What is required:
Where a line in the data below includes the word "camera", count it. State the total and nothing more.
▬▬▬
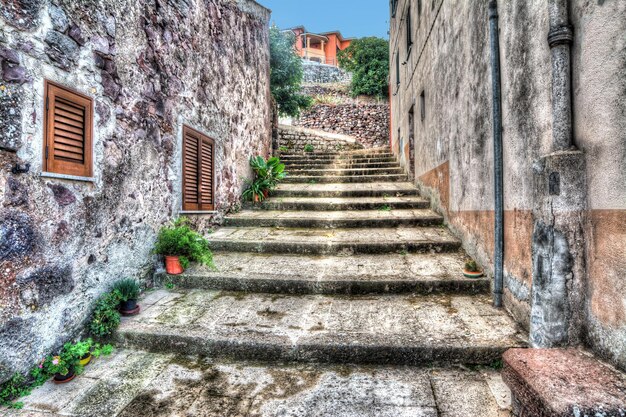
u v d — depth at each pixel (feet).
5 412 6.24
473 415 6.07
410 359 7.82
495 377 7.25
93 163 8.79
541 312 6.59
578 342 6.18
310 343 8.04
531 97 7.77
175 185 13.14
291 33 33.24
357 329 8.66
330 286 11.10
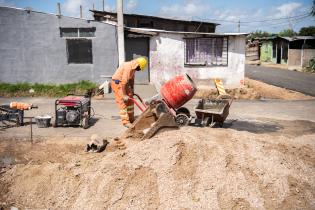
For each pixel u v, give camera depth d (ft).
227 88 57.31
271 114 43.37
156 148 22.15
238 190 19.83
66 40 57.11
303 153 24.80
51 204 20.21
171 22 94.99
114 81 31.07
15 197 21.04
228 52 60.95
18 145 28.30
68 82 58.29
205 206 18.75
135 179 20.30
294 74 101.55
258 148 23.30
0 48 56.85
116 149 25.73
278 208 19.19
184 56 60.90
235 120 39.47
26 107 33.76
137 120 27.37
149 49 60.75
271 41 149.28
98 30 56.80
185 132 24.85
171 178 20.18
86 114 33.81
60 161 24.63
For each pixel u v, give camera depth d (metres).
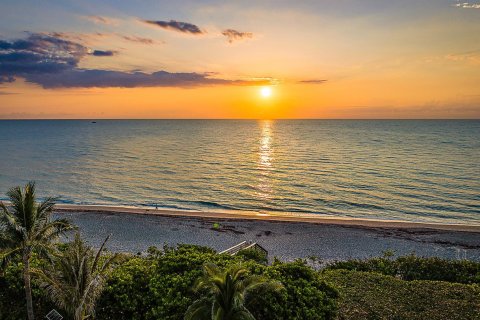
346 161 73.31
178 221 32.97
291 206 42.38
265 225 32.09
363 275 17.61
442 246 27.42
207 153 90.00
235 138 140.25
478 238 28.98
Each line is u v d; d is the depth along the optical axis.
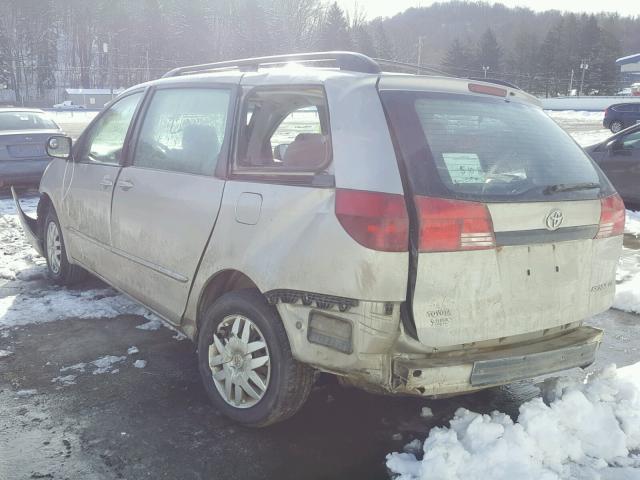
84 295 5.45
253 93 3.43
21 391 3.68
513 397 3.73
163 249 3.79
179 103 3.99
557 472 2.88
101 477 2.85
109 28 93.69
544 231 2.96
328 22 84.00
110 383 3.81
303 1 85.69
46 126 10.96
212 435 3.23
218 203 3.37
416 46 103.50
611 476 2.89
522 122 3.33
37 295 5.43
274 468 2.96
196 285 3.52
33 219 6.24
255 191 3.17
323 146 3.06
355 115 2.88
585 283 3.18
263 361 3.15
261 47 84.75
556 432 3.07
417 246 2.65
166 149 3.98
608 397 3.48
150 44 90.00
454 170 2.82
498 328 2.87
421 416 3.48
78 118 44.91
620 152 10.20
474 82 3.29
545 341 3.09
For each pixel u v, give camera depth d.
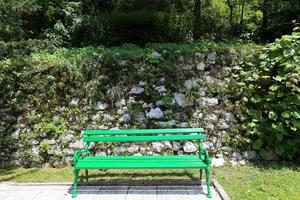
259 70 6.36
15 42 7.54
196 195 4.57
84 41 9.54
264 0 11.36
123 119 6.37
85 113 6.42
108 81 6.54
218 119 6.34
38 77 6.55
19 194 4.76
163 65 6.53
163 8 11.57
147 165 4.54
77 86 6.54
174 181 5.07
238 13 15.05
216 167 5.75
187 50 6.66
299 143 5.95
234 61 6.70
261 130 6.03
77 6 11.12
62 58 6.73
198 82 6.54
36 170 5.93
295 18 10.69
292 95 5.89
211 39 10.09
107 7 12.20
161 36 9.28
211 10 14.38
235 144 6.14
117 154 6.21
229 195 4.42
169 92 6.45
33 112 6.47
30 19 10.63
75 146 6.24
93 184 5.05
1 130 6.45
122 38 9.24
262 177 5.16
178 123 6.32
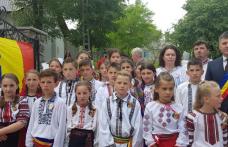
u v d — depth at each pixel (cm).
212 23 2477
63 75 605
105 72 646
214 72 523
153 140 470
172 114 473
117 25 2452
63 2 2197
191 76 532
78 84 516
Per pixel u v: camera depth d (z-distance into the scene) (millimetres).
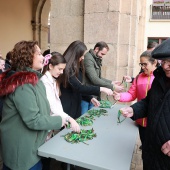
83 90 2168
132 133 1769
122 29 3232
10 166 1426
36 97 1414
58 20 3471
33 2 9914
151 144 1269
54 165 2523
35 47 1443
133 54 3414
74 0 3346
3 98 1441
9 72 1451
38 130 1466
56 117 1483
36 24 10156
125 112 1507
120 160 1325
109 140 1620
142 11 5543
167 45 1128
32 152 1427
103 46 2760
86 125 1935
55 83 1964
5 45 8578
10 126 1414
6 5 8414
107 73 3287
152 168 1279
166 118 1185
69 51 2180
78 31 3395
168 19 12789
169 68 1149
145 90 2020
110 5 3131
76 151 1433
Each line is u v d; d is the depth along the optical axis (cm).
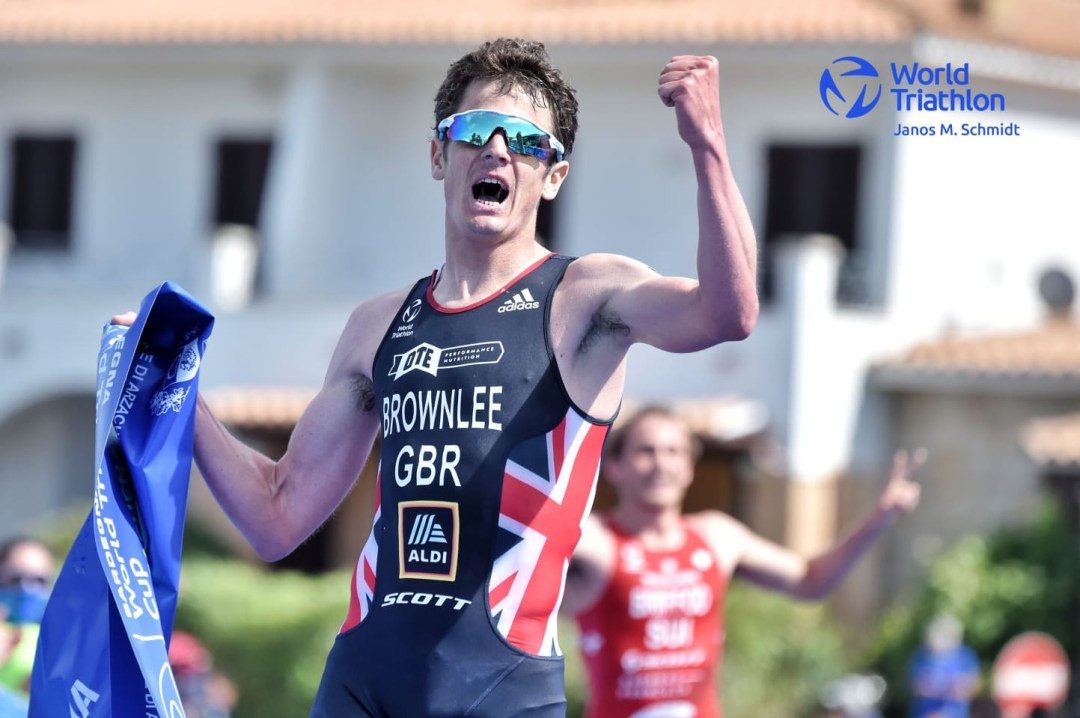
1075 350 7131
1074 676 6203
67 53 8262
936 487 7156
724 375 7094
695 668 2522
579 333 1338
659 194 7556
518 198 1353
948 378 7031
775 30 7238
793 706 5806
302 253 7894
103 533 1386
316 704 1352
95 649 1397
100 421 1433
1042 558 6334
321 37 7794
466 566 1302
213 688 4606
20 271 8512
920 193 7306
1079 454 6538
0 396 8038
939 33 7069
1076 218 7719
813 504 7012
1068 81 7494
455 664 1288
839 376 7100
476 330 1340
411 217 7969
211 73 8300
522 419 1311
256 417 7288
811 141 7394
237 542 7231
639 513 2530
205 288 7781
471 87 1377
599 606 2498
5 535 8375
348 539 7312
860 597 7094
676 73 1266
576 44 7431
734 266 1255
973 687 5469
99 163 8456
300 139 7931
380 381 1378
▬▬▬
Task response:
4